● EXERCISE INSTRUCTIONS
- 1) The passage on identifying small parts lists the factors that slowed acceptance of laser marking in the aerospace industry. List every one of them.
- 2) In the passage on identifying small parts, retype the part that begins with the words containing "In response to" and ends with "than $46,000 (http://www.lasermarking.net/start.html).".

● EXCERPTED PASSAGE
Figure 2 - The Data Matrix Symbol Can Be Scaled To Fit The Part. 

Methods to Identify Small Parts

The aerospace industry and DoD have relied heavily on the use of cast, forge or mold, engraving; electrical arc pencil; electrical-chemical etch; embossing; hot stamp; rubber ink stamp; stencil and silk screen; and vibration-etch and add-on tags for part identification marking.  These marking methods, originally designed to apply human-readable markings, do not generally provide the fidelity required to successfully apply micro-size (1/32-inch to 15/64-inch square), high-density machine-readable symbols.  Their manual operations also added to the large number of data transposition errors associated with paper based manufacturing systems. 

Recognizing these weaknesses, the parts identification industry began to refine existing marking methods so that they could be utilized to apply 2-D symbols. Dot peen machines replaced the manual metal stamp and embossing technique methods.  Automated micro-profilers were designed to replace the manual cutting wheel used to produce paint stencils.  Thermal printing materials were developed to replace the direct impact electro-chemical etch stencil materials, and ink jet machines were built to replace rubber-stamping.  While these new methods provided the means to apply 2-D symbols directly to products, they did not provide the fidelity to produce micro-sized or high data density symbols.  The laser marking systems designed to replace the electric-arc etch and hot stamp processes provide the necessary resolution, but were not being widely accepted in the aerospace industry.  The impeding factors associated with this reluctance are: 

  • High cost in relation to other marking methods

  • Perceived complexity of operations

  • Large size and the need for special safety equipment

  • Safety issues related to the heat affected zone generated in the marking area

In response to these concerns, laser manufacturers have begun to develop smaller and less expensive laser markers that are controlled by user-friendly windows-based software packages.  Easy to operate portable laser marking units with safety enclosures are now being sold for less than $46,000 (http://www.lasermarking.net/start.html). 

Many of the laser manufacturers, like Rofin-Sinar Technologies, Inc. (http://www.rofin-sinar.com), have incorporated test-marking programs into their software to speed the selection of optimum marking parameters that can be stored in a settings library for future selection.  These actions have helped to close the gap between lasers and many of the other marking systems developed for use in industry.  The perception that laser marking may not be safe in safety critical applications, however, remains.

● GIVEN INFORMATION

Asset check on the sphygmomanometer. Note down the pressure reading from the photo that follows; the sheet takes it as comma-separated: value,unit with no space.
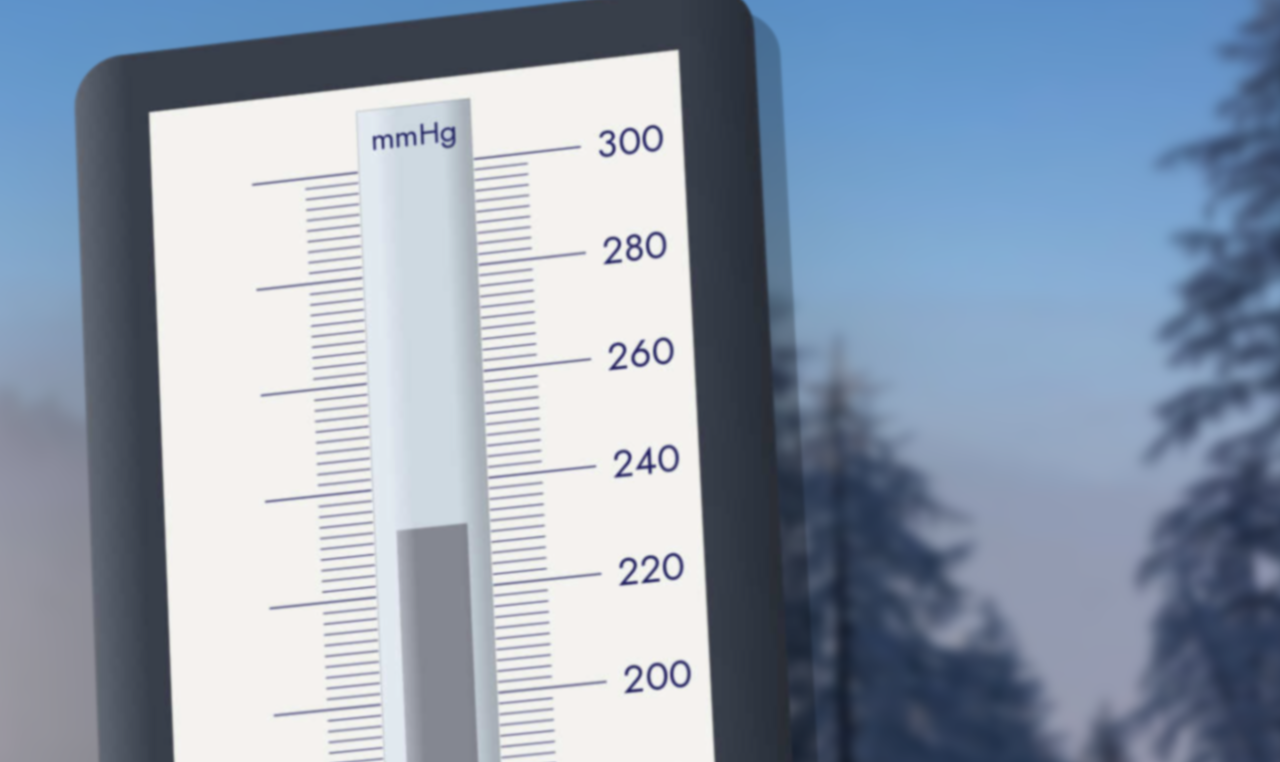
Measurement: 232,mmHg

● ANSWERS GIVEN
- 1)
- High cost in relation to other marking methods
- Perceived complexity of operations
- Large size and the need for special safety equipment
- Safety issues related to the heat affected zone generated in the marking area

- 2)
In response to these concerns, laser manufacturers have begun to develop smaller and less expensive laser markers that are controlled by user-friendly windows-based software packages.  Easy to operate portable laser marking units with safety enclosures are now being sold for less than $46,000 (http://www.lasermarking.net/start.html).